Efforts to save Jersey City’s Preventative Medicine Clinic may become the 2011 cause célèbre, just as restoring proposed cuts to the public library system had been until recently.
For the second City Council meeting in a row, the governing body was told of the possible impact of shifting the city’s STD/HIV testing and treatment service from the Preventative Medicine Clinic to Horizon Health Center.
A month ago staffers from the Preventative Medicine Clinic, a free facility that specializes in the treatment of sexually transmitted diseases, were informed their program would be transferred to Horizon Health as part of the city’s proposed budget cuts. Since then staffers and other supporters of the clinic, located at 115 Christopher Columbus Drive, have attended City Council meetings to register a number of concerns regarding the transfer.
More than $68,000 in STD funding could be on the line.
Citing a litany of logistical steps that still need to be taken for a smooth transfer of services, Wojcik said, “Horizon Health Center has not yet signed a contract with the City of Jersey City for the transfer of STD control services. Horizon Health Center has no signed contract with CCD Partners LP, our landlord, for any space at 115 Christopher Columbus Drive. According to [CCD], Horizon Health has shown no interest in our space.”
Horizon has a health center at 706 Bergen Ave. but it is unclear whether patients who need STD/HIV services would report there for help. Nor have the “sliding fees” it is expected Horizon would charge for a previously free service been announced.
The clinic’s lease on their current space expires on May 31, Wojcik stated. In addition, she said no one from the city’s Department of Health and Human Services has made plans to secure the continuation of a $52,983 state grant that that expires on June 30. The grant application is due May 16. Another $15,520 in cost of living adjustment funding is also on the line.
It is unclear whether Horizon Health plans to apply for this grant by the deadline.
She also raised concerns about whether Horizon Health will have all of the state-mandated certified personnel in place by the transfer date.
Unless some action is taken by the city, the Preventative Medicine Clinic will close on June 6 when the entire staff will be laid off and STD/HIV services are transferred to Horizon Health Center.

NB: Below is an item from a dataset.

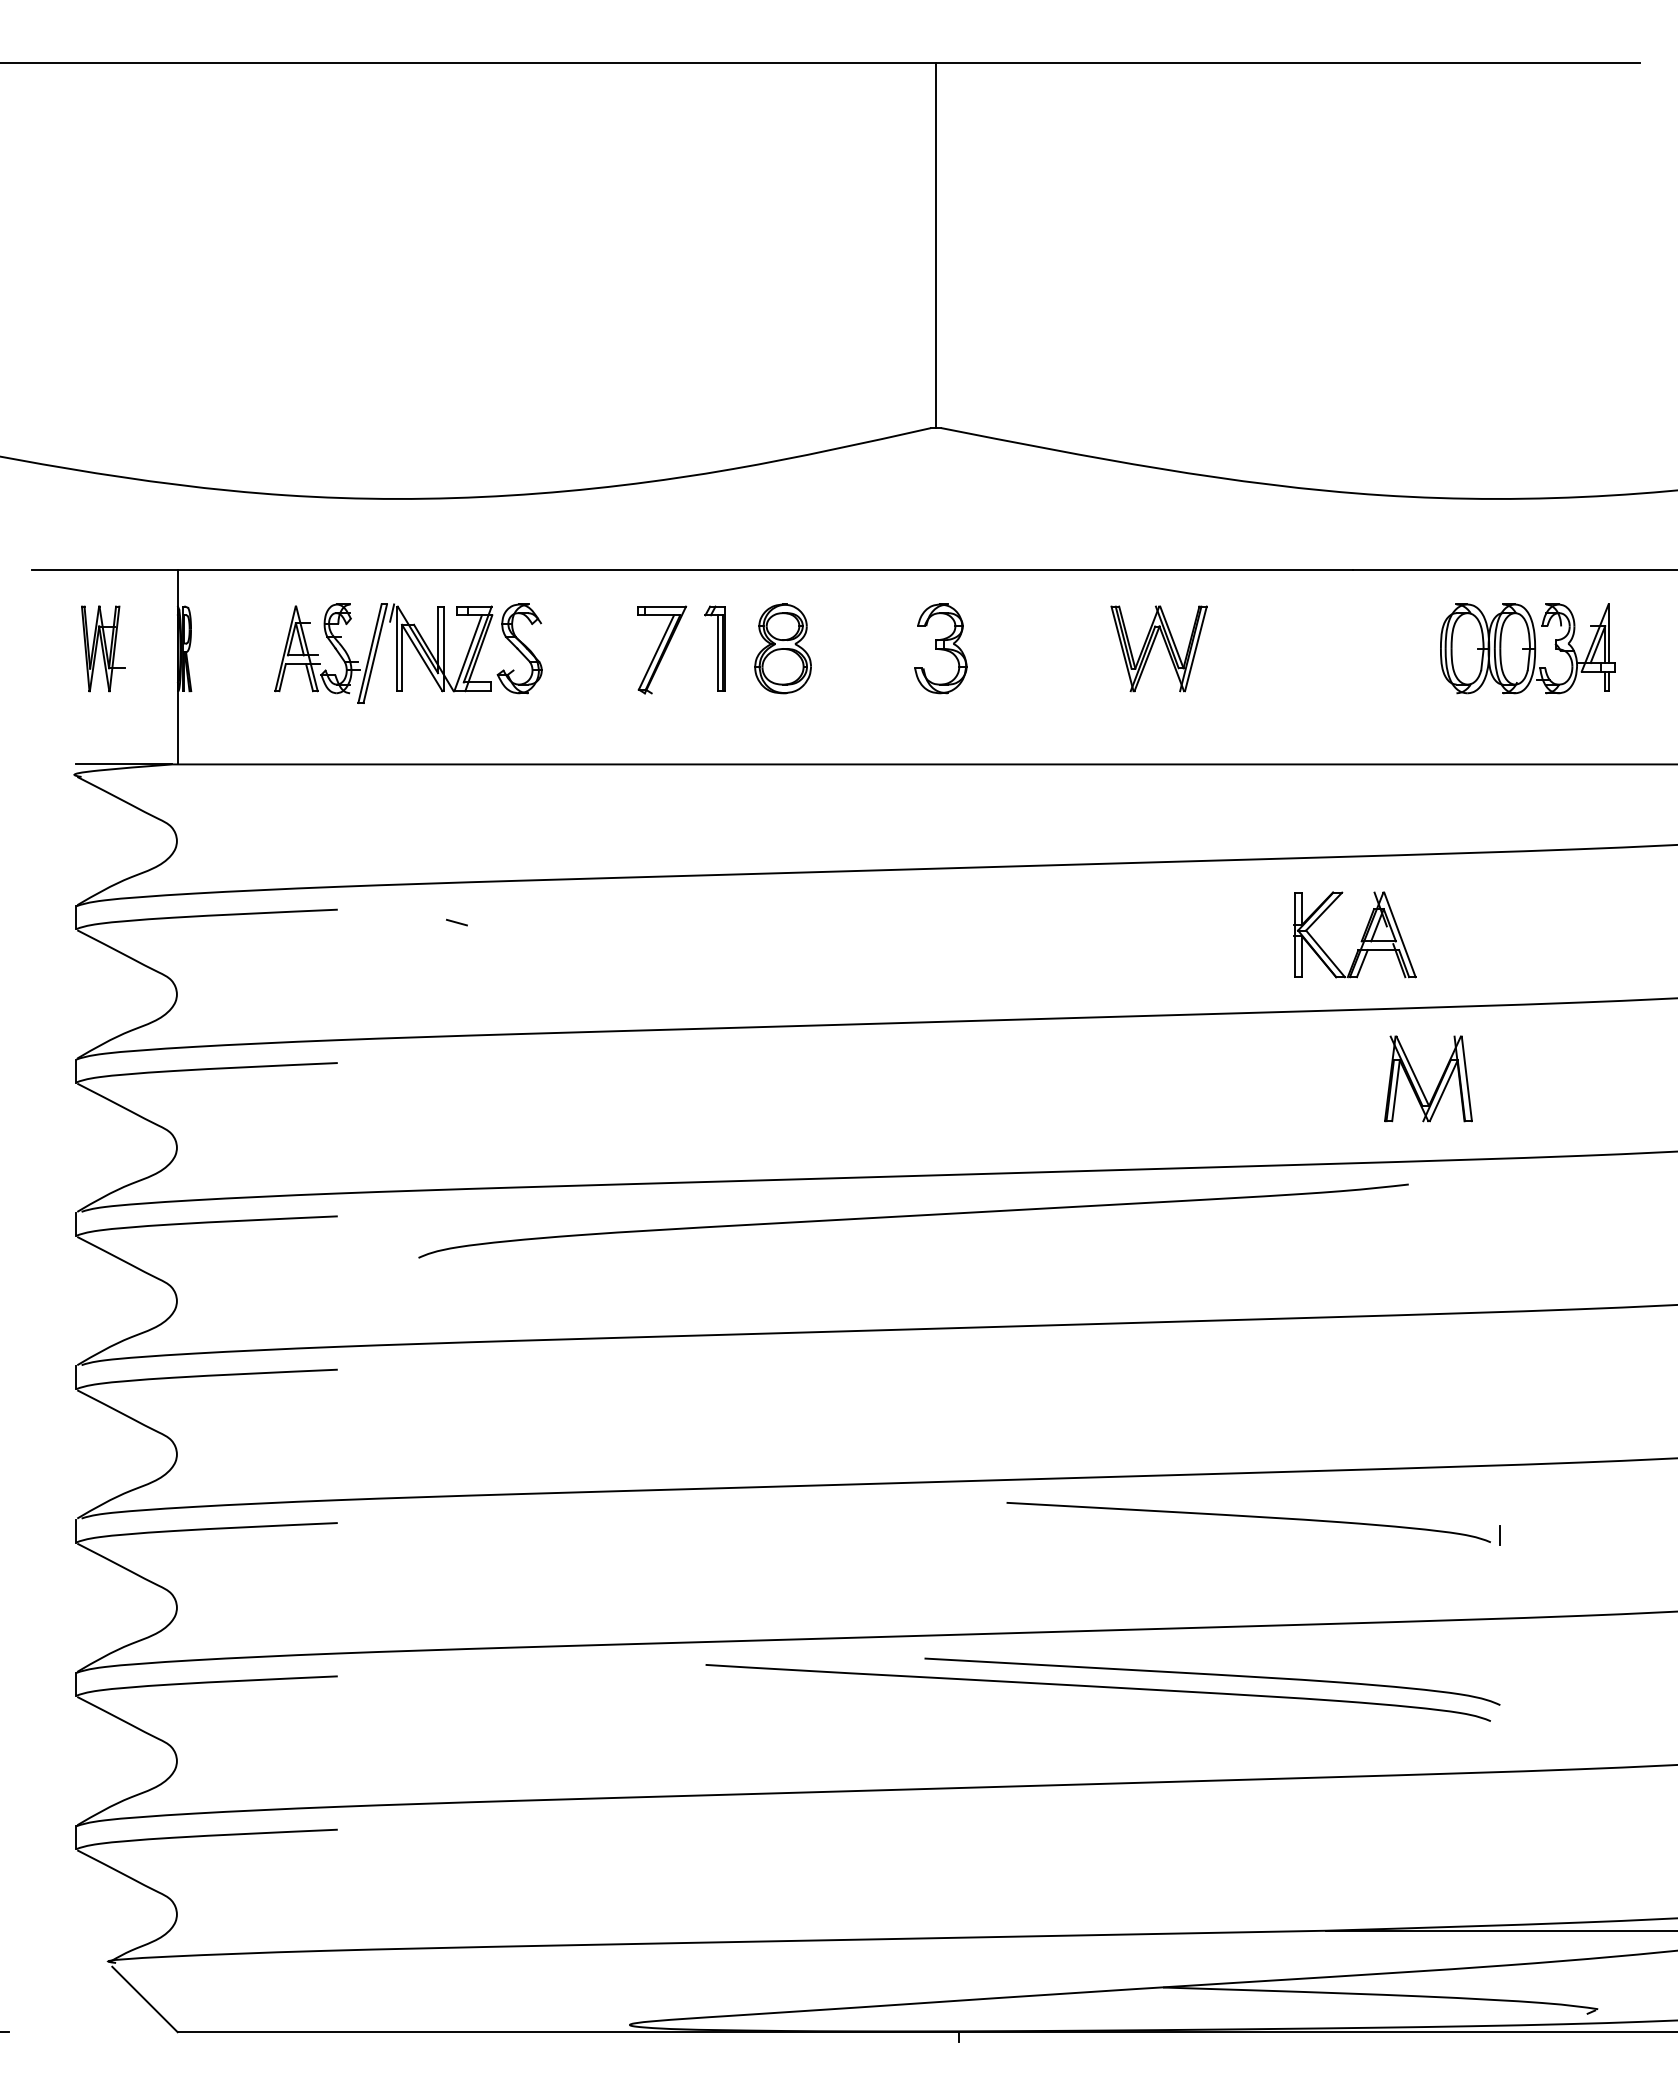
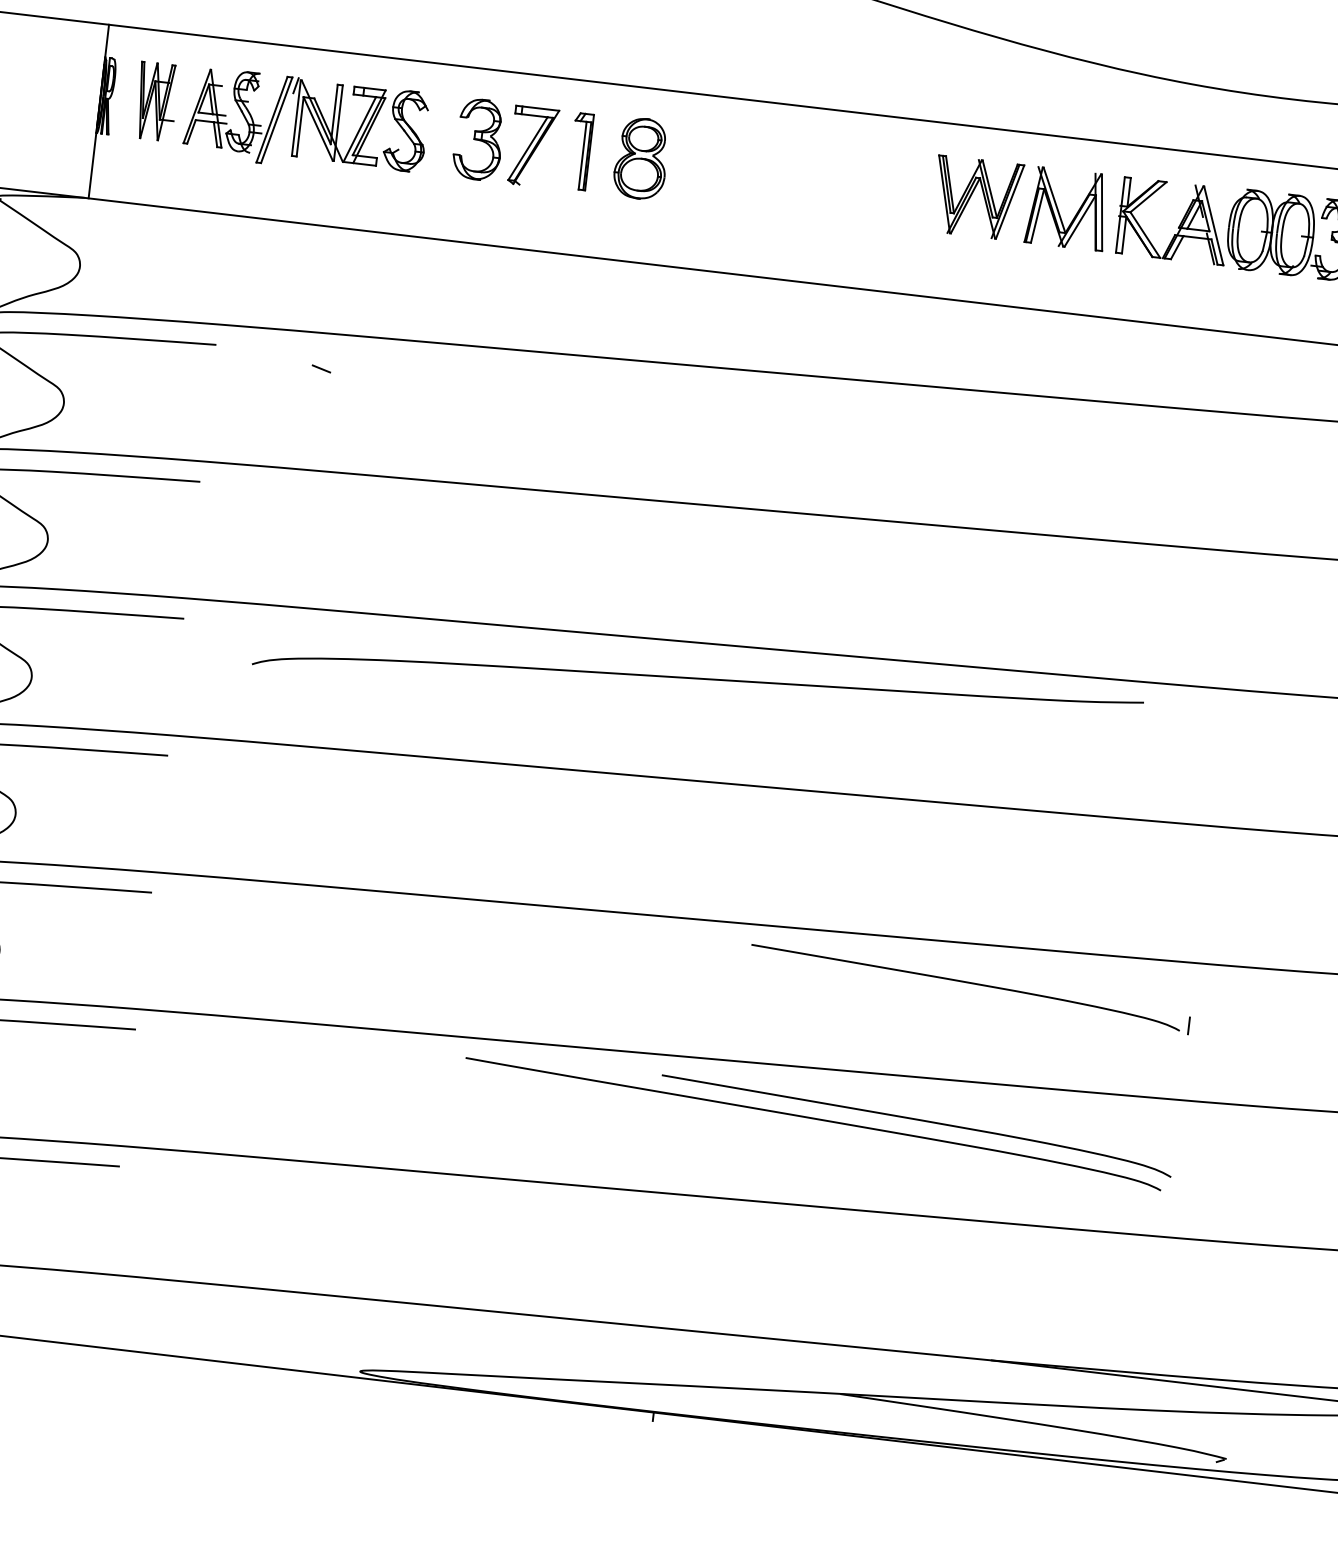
part: (103, 648) -> (156, 101), moved
part: (940, 648) -> (478, 139), moved
part: (1361, 938) -> (1179, 225), moved
part: (1418, 1080) -> (1058, 209), moved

Councilman states concerns
After hearing from members of the public and clinic staff, council members are beginning to raise their own concerns about the proposed transfer of STD/HIV services.
On Wednesday, At-Large Councilman Ray Velazquez said, “There are so many important things about the clinic itself: The importance of having people who have been doing this for a while, [having people who] can deal with folks walking in through that door for the tests done in that clinic. For people dealing with these issues every single day, it’s a matter of life and death.”
Last month, when questions about the transfer of STD/HIV services to Horizon first came to light, Councilwoman Viola Richardson said she was concerned about replacing a free clinic with one that may charge a sliding fee for service since this may “discourage some people from being tested or seeking treatment.”
Other council members, including Steven Fulop of Ward E and at-Large Councilwoman Kalimah Ahmad, have asked Business Administrator Jack Kelly to supply the governing body with more information regarding Horizon Health Center and how services might differ from the current program.
In April, clinic staffer Inez Anderson said Horizon requires that patients pay for service on a sliding scale, while the current clinic offers testing and other services for free. Anderson also claimed that the state of New Jersey requires health providers to document infection rates and she questioned whether Horizon will be immediately capable of fulfilling this state mandate.
STDs on the rise in city, county
According to the Hudson County HIV/AIDS Planning Council, more than 100 people in the county are diagnosed with HIV each year. As of 2009, the latest year for which statistics are available, the total number of recorded HIV cases in Hudson County was 4,623. That is up from 4,541 cases in 2007 and 4,439 recorded cases in 2006.
Other STDs are also on the rise in Jersey City, Wojcik said last week. Citing data from New Jersey’s STD Control Program, Wojcik said that in 2010 the city ranked No. 1 in syphilis infections. She also said that between 2009 and 2010 rates of gonorrhea jumped 30 percent, while rates of chlamydia were up by 20 percent in the same period.